I’ll let you know how the non-urban Australians get along, we’re up against the wall first.
Crikey! That tweet by Rudd is so weird I was sure it was a parody Twitter account. I’m still not convinced it isn’t a parody account.
What-a-wanker.
Champagne comedy- the fact I had to double check adds to the belly laugh.
Cats called “Ching Ching” and “Me Me Me” were perfect
Chris Bowen getting pushback on his nuclear energy lies.
But Bowen gets support from the usual suspects.
Dr Faustus> Sadly it looks like a decade or two of learning the hard way regarding destruction of a productive, modern economy by the Voice && Net Zero climate policies. I don’t see anything but complete failure changing peoples minds.
Residency Visa Received
Bruce in WA> You had some very cool forms of kids weaponry indeed. We tried slingshots, bolt bombs, exploding hairspray cans at the local rubbish dump, molotov bottles. Tell my sons about this kind of play and they don’t believe it. 😉
Sfw we’ve all heard the same anecdote. With you it struck a cord. I thought it it funny. You didn’t laugh. It’ll make you go blind, so I’ve heard.

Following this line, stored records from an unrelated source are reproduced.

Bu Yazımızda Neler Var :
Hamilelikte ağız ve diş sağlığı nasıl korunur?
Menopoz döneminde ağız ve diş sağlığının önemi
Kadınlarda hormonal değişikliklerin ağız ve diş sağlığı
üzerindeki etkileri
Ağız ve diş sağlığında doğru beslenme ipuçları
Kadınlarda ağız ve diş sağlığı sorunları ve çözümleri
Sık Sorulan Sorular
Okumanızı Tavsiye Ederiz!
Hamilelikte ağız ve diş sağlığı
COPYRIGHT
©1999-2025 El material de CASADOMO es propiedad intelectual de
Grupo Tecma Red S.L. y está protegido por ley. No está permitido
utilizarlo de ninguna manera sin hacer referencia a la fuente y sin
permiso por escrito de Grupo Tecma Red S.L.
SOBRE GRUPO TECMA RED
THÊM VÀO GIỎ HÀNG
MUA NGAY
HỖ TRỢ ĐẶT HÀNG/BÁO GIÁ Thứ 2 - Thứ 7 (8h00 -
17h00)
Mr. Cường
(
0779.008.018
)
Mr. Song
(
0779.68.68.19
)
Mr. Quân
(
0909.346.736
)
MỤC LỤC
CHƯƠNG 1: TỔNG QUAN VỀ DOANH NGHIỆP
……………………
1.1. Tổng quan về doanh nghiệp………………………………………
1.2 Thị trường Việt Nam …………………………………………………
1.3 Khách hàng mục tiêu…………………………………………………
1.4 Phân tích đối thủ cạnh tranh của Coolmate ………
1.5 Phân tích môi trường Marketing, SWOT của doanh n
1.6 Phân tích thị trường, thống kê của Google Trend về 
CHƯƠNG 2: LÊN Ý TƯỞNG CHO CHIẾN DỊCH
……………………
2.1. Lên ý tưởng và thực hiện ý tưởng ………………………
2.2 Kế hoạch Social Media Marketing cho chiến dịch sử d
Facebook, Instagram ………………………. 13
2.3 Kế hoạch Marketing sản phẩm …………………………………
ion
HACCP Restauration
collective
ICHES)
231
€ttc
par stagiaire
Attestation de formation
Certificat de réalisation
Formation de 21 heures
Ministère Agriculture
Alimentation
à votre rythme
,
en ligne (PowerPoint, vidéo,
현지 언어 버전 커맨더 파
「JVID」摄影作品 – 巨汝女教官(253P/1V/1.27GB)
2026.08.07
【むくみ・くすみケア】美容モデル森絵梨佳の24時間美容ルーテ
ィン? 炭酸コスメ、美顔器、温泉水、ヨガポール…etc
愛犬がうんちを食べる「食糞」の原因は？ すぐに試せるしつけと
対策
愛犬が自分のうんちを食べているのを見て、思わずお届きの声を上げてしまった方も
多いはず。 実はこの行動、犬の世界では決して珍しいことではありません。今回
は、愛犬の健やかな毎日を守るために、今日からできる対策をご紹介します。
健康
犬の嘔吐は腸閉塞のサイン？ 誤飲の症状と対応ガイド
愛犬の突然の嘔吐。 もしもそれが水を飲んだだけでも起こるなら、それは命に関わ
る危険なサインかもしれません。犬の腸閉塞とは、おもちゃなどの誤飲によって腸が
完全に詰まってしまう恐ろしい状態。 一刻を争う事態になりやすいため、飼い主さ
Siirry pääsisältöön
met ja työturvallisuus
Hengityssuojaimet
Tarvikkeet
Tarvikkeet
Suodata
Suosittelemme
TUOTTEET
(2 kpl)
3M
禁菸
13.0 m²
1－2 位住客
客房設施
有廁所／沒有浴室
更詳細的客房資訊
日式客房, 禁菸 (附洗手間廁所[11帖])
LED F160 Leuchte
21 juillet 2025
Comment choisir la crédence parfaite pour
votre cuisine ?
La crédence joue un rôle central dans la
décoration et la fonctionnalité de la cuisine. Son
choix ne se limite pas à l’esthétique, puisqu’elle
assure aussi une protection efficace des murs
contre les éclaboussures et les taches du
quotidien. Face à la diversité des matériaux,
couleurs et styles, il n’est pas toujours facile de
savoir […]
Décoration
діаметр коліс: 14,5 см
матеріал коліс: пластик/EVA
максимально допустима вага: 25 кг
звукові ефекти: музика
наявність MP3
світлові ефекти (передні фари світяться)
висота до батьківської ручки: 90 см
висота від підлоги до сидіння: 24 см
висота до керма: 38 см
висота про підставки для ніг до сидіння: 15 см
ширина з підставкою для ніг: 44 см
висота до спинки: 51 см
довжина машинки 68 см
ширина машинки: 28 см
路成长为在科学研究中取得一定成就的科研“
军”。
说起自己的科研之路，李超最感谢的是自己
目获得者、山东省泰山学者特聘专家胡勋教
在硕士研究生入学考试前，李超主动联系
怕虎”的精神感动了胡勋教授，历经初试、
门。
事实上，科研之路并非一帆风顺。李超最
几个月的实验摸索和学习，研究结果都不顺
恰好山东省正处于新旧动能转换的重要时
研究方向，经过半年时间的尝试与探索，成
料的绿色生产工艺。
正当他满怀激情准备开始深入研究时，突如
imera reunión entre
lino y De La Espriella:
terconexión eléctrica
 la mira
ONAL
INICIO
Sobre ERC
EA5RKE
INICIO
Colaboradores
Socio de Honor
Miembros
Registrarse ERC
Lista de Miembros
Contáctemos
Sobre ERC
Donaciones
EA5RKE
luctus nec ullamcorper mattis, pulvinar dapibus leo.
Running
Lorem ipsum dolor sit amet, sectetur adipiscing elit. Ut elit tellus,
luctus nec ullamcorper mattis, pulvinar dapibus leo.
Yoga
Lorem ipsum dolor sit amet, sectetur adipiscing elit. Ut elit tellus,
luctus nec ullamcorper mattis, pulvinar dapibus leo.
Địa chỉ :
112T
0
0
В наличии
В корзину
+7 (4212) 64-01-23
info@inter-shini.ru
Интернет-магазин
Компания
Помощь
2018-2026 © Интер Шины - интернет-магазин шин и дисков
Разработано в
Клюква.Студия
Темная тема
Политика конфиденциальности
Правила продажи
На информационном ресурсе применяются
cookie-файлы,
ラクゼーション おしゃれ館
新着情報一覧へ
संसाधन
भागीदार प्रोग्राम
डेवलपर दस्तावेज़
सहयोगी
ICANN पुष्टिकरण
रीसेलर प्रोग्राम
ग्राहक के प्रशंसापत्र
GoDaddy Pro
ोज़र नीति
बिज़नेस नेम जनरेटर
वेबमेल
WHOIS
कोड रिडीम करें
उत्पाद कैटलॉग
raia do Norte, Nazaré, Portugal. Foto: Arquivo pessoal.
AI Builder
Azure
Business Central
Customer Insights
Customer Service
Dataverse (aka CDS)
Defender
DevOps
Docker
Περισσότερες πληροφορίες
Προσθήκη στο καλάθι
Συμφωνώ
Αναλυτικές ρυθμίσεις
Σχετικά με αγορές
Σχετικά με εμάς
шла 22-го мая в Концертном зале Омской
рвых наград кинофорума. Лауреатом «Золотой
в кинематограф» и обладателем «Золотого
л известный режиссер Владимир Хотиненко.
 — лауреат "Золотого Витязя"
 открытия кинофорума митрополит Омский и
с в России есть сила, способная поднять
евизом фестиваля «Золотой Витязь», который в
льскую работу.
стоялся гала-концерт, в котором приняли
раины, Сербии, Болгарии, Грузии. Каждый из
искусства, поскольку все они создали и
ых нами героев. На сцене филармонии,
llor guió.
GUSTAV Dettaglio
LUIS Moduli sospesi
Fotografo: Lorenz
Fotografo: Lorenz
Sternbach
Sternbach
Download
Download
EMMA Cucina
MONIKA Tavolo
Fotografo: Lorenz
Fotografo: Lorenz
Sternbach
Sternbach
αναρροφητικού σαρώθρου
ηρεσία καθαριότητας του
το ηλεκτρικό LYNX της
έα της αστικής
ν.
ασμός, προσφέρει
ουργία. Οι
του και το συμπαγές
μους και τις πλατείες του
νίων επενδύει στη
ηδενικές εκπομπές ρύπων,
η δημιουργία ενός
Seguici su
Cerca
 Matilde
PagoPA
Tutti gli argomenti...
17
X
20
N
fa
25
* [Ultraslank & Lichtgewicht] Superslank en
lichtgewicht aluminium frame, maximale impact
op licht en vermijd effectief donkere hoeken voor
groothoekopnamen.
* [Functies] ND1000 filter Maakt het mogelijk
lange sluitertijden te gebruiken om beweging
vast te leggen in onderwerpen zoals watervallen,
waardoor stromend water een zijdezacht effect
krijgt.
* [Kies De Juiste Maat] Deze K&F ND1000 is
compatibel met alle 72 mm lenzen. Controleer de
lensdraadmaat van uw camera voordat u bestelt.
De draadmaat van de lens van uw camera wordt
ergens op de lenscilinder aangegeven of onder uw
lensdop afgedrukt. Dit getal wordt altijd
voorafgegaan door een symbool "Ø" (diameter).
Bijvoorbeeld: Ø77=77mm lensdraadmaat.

Good luck rickw. My nephew lives there. Runs 3 Architecture offices overseas from there.
Quite right Kamala.
ZK2A kruddy is a Doctor, dontcha know!
DrF I hope you have something to keep the brain going in retirement. I’ve seen too many fall apart with a lack of interest in anything but work related subjects. Wife’s Granddad was MD of a large Stock Co. After retirement nobody paid attention to him as beforehand he ruled the roost. Depression set in rapidly. Physically in great nick, mentally he didn’t know what to do.